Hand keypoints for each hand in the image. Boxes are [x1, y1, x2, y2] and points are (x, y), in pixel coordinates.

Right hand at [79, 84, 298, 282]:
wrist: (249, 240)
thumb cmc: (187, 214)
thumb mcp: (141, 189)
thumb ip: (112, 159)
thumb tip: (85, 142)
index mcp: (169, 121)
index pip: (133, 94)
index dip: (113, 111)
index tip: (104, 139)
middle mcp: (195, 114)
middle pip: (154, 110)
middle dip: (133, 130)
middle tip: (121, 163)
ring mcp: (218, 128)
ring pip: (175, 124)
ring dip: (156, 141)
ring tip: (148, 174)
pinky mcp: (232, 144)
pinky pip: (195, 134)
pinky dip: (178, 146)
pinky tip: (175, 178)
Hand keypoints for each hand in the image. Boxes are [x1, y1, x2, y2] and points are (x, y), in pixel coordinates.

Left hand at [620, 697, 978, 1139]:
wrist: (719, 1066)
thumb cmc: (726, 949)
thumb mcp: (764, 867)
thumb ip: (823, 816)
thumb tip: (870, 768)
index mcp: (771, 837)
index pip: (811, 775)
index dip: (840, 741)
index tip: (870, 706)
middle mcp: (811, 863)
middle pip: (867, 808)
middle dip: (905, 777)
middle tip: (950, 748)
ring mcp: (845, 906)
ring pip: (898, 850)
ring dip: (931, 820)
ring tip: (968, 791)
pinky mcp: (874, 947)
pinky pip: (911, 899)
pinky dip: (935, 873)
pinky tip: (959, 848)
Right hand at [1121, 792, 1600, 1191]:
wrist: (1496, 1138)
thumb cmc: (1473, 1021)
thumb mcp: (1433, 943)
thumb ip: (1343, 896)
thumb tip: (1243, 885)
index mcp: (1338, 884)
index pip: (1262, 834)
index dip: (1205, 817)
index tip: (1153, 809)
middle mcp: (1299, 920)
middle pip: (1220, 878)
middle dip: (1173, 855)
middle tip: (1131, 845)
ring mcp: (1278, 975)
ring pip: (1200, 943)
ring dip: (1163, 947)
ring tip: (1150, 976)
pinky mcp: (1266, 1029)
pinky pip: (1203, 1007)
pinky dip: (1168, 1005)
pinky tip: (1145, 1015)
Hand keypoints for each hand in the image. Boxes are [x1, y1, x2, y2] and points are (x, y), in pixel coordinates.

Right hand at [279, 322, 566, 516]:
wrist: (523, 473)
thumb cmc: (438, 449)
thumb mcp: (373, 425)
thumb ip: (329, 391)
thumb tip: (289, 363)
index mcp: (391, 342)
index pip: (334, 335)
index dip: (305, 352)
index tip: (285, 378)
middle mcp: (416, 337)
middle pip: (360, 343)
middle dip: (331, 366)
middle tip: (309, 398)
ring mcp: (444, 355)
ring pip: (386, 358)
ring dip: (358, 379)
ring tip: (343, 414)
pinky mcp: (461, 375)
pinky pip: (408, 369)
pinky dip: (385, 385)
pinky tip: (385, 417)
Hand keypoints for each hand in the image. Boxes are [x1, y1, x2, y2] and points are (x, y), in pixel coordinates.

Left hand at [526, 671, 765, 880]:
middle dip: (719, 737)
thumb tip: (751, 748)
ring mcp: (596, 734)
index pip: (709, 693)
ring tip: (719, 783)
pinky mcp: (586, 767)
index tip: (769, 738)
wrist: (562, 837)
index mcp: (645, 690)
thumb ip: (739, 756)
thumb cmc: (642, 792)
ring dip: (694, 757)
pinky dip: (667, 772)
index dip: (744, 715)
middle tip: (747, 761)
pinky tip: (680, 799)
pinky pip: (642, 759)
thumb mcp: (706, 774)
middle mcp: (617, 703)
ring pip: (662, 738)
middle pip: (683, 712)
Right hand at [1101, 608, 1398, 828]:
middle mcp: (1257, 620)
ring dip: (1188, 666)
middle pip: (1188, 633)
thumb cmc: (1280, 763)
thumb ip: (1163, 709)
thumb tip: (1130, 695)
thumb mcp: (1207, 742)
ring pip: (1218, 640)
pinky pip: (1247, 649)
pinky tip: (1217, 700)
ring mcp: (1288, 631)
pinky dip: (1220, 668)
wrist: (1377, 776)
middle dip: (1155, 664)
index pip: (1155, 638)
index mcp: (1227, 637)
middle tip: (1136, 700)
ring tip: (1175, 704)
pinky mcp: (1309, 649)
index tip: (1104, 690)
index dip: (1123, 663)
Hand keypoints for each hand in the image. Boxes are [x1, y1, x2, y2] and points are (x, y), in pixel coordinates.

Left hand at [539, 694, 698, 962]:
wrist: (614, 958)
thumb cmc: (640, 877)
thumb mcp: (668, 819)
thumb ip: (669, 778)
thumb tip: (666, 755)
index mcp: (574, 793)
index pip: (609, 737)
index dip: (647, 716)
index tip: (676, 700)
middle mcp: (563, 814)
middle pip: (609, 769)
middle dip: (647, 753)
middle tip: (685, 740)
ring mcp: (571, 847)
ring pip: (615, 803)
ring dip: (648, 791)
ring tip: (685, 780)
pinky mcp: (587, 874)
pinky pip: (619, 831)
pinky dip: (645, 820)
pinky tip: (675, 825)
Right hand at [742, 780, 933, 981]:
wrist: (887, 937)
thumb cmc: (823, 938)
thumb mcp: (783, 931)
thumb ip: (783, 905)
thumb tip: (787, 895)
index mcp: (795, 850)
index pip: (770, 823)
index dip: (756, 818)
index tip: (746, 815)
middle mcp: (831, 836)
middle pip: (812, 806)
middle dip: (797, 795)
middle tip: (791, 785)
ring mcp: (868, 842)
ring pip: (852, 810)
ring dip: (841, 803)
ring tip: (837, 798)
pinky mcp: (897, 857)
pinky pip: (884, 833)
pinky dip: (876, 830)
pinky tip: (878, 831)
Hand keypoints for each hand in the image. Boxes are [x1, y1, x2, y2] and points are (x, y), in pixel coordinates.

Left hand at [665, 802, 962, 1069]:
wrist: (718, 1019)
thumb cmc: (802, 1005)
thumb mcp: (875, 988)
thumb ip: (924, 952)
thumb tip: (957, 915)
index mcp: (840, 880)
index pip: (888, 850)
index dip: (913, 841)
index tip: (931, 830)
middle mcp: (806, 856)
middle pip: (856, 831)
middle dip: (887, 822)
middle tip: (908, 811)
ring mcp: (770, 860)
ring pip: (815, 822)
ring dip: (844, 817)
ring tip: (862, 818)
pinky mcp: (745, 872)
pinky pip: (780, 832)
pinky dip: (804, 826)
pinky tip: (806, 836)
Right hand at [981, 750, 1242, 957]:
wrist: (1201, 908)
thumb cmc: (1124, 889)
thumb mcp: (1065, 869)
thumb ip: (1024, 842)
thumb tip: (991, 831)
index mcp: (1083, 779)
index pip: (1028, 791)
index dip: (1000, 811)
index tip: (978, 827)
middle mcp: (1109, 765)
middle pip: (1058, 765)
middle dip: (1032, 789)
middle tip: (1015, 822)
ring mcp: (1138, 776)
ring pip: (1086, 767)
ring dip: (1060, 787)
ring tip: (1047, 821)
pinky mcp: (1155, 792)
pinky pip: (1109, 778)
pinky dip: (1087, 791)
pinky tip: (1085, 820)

···

• _WHAT THE TASK REQUIRES_
The records above are to be duplicated in full and exactly.

• _WRITTEN RESPONSE_
Hand keypoints for each hand in the image. Boxes are [x1, y1, x2, y2] and points are (x, y), in pixel coordinates.

Right hand at [79, 84, 298, 282]:
wrist: (249, 240)
thumb cmc: (187, 214)
thumb mcp: (141, 189)
thumb ip: (112, 159)
thumb tip: (85, 142)
index mcp: (169, 121)
index pip: (133, 94)
index dip: (113, 111)
index tip: (104, 139)
middle mcp: (195, 114)
middle pip: (154, 110)
middle dip: (133, 130)
middle tip: (121, 163)
ring mcp: (218, 128)
ring pip: (175, 124)
ring dip: (156, 141)
ring tip: (148, 174)
pinky mcp: (232, 144)
pinky pip: (195, 134)
pinky dip: (178, 146)
pinky tip: (175, 178)
Hand keypoints for each hand in the image. Boxes are [x1, y1, x2, y2] and points are (x, y), in pixel coordinates.

Left hand at [620, 697, 978, 1139]:
wrist: (719, 1066)
thumb cmc: (726, 949)
thumb mcp: (764, 867)
thumb ip: (823, 816)
thumb tip: (870, 768)
index mcp: (771, 837)
index pip: (811, 775)
index dip: (840, 741)
index tip: (870, 706)
middle mcp: (811, 863)
middle pip: (867, 808)
middle dip: (905, 777)
middle tip: (950, 748)
ring mcp: (845, 906)
ring pip: (898, 850)
ring dip: (931, 820)
ring tip: (968, 791)
pinky mcp: (874, 947)
pinky pip: (911, 899)
pinky dip: (935, 873)
pinky tip: (959, 848)
Right hand at [1121, 792, 1600, 1191]:
wrist: (1496, 1138)
thumb cmc: (1473, 1021)
thumb mcp: (1433, 943)
thumb ip: (1343, 896)
thumb tip: (1243, 885)
index mcp: (1338, 884)
index pip: (1262, 834)
index dip: (1205, 817)
index tip: (1153, 809)
middle mcp: (1299, 920)
middle pip: (1220, 878)
middle dip: (1173, 855)
middle tip: (1131, 845)
ring mcp: (1278, 975)
ring pip: (1200, 943)
ring dip: (1163, 947)
ring tip: (1150, 976)
pinky mcp: (1266, 1029)
pinky pip: (1203, 1007)
pinky dip: (1168, 1005)
pinky tip: (1145, 1015)
Hand keypoints for each hand in the image. Boxes are [x1, y1, x2, y2] and points are (x, y), in pixel coordinates.

Right hand at [279, 322, 566, 516]:
wrist: (523, 473)
thumb cmc: (438, 449)
thumb mcp: (373, 425)
thumb ip: (329, 391)
thumb tip: (289, 363)
index mcp: (391, 342)
index pip: (334, 335)
index dip: (305, 352)
index tip: (285, 378)
middle mcp: (416, 337)
middle pip: (360, 343)
middle dip: (331, 366)
middle tip: (309, 398)
ring mcp: (444, 355)
ring pip: (386, 358)
ring dip: (358, 379)
ring tip: (343, 414)
pinky mcp: (461, 375)
pinky pip: (408, 369)
pinky dip: (385, 385)
pinky tip: (385, 417)
Hand keypoints for each hand in the image. Boxes are [x1, y1, x2, y2] and points are (x, y), in pixel coordinates.

Left hand at [526, 671, 765, 880]:
middle dip: (719, 737)
thumb tip: (751, 748)
ring mcp: (596, 734)
index pip: (709, 693)
ring tip: (719, 783)
pinky mcp: (586, 767)
index tip: (769, 738)
wrist: (562, 837)
index mcp: (645, 690)
thumb ip: (739, 756)
thumb cmc: (642, 792)
ring dip: (694, 757)
pinky dip: (667, 772)
index dip: (744, 715)
middle tip: (747, 761)
pinky tip: (680, 799)
pinky pip: (642, 759)
thumb mcp: (706, 774)
middle mcp: (617, 703)
ring pip: (662, 738)
middle pip: (683, 712)
Right hand at [1101, 608, 1398, 828]:
middle mcp: (1257, 620)
ring dip: (1188, 666)
middle pip: (1188, 633)
thumb cmc: (1280, 763)
thumb ip: (1163, 709)
thumb tip: (1130, 695)
thumb mcp: (1207, 742)
ring pip: (1218, 640)
pinky pip: (1247, 649)
pinky tip: (1217, 700)
ring mcp: (1288, 631)
pinky dip: (1220, 668)
wrist: (1377, 776)
middle dip: (1155, 664)
index pip: (1155, 638)
index mcp: (1227, 637)
middle tip: (1136, 700)
ring tip: (1175, 704)
pinky mcp: (1309, 649)
index tip: (1104, 690)
index dip: (1123, 663)
Hand keypoints for each hand in the image. Boxes are [x1, y1, x2, y2] and points are (x, y), in pixel coordinates.

Left hand at [539, 694, 698, 962]:
wrist: (614, 958)
thumb cmc: (640, 877)
thumb mcp: (668, 819)
thumb ip: (669, 778)
thumb tip: (666, 755)
index mcp: (574, 793)
index pip: (609, 737)
index dip: (647, 716)
index tip: (676, 700)
middle mcp: (563, 814)
middle pip: (609, 769)
middle dip: (647, 753)
middle tip: (685, 740)
ring mcp: (571, 847)
ring pip: (615, 803)
ring dip: (648, 791)
ring tip: (685, 780)
pinky mcp: (587, 874)
pinky pip: (619, 831)
pinky dip: (645, 820)
pinky tip: (675, 825)
Right hand at [742, 780, 933, 981]:
wrist: (887, 937)
thumb cmc: (823, 938)
thumb mcp: (783, 931)
thumb ip: (783, 905)
thumb tip: (787, 895)
index mcp: (795, 850)
index pip: (770, 823)
index dip: (756, 818)
index tip: (746, 815)
middle mcp: (831, 836)
middle pip: (812, 806)
middle dip: (797, 795)
middle tip: (791, 785)
ring mcp: (868, 842)
ring pip: (852, 810)
ring dip: (841, 803)
ring tip: (837, 798)
pinky mcp: (897, 857)
pinky pip: (884, 833)
pinky dip: (876, 830)
pinky tip: (878, 831)
Hand keypoints for each hand in the image. Boxes are [x1, y1, x2, y2] and points are (x, y), in pixel coordinates.

Left hand at [665, 802, 962, 1069]:
wrist: (718, 1019)
thumb cmc: (802, 1005)
thumb mcp: (875, 988)
thumb ip: (924, 952)
thumb tip: (957, 915)
index mcp: (840, 880)
index pip: (888, 850)
index dip: (913, 841)
index tip: (931, 830)
middle mcp: (806, 856)
middle pip: (856, 831)
middle dip: (887, 822)
middle tip: (908, 811)
ring mcp: (770, 860)
ring pip: (815, 822)
ring dip: (844, 817)
ring tip: (862, 818)
pinky mcp: (745, 872)
pinky pip: (780, 832)
pinky dip: (804, 826)
pinky tip: (806, 836)
Right hand at [981, 750, 1242, 957]:
wrist: (1201, 908)
thumb cmc: (1124, 889)
thumb mcp: (1065, 869)
thumb ip: (1024, 842)
thumb tip: (991, 831)
index mcp: (1083, 779)
index pip: (1028, 791)
index dip: (1000, 811)
index tip: (978, 827)
middle mcp: (1109, 765)
middle pip: (1058, 765)
middle dip: (1032, 789)
middle tip: (1015, 822)
ring mcp: (1138, 776)
ring pip: (1086, 767)
ring dip: (1060, 787)
ring tip: (1047, 821)
pinky mcp: (1155, 792)
pinky pip: (1109, 778)
pinky dip: (1087, 791)
pinky tip: (1085, 820)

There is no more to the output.